Member of the National Assembly
- In office 14 May 2010 – 5 May 2014

Personal details
- Born: 24 November 1964 (age 61) Barcs, Hungary
- Party: Lungo Drom
- Other political affiliations: Fidesz

= László Berényi =

Hungarian politician

László Berényi (born 24 November 1961) is a Hungarian Romani politician who served as a member of the National Assembly from Somogy County Regional List between 2010 and 2014.

==Career==
Berényi is a member (then also vice-president) of Romani party Lungo Drom since 1994, and a member of Fidesz since 2004. He was a representative of the National Gypsy Council (OCÖ) from 1994 to 2002. He graduated from the Gandhi School in Pécs in 2004. He was a member of the Roma Steering and Monitoring Committee within the Ministry of Social Affairs and Labor, Chairman of the Somogy County Gypsy Minority Self-Government, Representative of the Somogy County Assembly, Chairman of the Minority Committee. In 2007, he obtained the qualification of personnel organizer at the Faculty of Adult Education and Human Resource Development of the University of Pécs. In 2009 he passed the administrative qualification exam.
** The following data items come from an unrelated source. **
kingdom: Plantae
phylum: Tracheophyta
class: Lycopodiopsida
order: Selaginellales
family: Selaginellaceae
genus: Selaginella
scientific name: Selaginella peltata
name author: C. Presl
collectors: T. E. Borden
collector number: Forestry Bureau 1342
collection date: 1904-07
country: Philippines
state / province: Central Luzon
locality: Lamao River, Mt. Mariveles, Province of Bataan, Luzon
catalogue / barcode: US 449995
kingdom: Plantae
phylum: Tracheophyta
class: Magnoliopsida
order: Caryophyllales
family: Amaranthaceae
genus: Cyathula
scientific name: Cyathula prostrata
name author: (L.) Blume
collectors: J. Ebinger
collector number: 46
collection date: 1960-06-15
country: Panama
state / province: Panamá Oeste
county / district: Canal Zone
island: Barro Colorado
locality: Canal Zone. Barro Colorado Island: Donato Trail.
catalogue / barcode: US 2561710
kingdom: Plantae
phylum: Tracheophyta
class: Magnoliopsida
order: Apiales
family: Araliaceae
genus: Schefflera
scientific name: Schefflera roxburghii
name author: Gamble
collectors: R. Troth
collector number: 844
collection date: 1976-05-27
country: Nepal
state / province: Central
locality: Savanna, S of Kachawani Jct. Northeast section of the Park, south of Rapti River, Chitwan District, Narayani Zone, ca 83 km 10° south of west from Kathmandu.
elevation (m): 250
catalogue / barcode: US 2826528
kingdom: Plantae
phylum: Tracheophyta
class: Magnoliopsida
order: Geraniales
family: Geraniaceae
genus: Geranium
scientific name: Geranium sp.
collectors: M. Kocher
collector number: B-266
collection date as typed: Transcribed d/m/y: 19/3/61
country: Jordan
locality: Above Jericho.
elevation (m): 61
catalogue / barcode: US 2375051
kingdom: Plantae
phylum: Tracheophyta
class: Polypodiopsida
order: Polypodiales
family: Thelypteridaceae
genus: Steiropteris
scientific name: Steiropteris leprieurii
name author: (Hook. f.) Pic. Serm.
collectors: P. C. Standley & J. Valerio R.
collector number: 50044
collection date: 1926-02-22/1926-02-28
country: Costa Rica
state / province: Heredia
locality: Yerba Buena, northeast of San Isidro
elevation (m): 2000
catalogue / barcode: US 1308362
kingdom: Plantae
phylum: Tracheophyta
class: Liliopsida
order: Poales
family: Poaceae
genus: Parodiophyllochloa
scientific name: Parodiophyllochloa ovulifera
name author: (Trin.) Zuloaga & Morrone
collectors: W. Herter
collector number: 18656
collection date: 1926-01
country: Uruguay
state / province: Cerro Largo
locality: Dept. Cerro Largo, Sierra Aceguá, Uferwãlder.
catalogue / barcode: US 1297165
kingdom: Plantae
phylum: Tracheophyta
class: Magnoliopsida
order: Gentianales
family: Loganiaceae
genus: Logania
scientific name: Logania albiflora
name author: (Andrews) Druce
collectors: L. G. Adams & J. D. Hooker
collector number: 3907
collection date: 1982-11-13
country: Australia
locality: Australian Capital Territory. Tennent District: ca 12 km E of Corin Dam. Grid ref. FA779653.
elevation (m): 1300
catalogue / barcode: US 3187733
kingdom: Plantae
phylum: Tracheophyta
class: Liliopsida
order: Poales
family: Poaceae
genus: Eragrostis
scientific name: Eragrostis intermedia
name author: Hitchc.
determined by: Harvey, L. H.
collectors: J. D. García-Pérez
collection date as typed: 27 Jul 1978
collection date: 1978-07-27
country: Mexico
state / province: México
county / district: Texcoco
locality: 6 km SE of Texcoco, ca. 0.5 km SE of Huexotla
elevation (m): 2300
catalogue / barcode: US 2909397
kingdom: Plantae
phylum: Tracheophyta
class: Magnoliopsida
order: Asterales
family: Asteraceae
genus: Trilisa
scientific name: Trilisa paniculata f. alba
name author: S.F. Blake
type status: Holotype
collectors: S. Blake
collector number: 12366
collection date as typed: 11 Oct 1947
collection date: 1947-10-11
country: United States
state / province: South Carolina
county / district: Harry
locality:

In the Hungarian Parliament, Berényi was a member of the Committee on Human Rights, Minority, Civic and Religious Affairs from 14 May 2010 to 5 May 2014. After the 2014 parliamentary election, he became leader of the Lungo Drom caucus in the National Roma Self-Government. He succeeded his ally Flórián Farkas as head of the Bridge to the World of Work ("Híd a munka világába") project in January 2016, which is being prosecuted for suspected budget fraud.

It was reported in September 2017 that his company left behind hundreds of tons of illegal garbage on the outskirts of the village Egyházasharaszti in Baranya County five years ago, in 2012.

Berényi is a father of six children.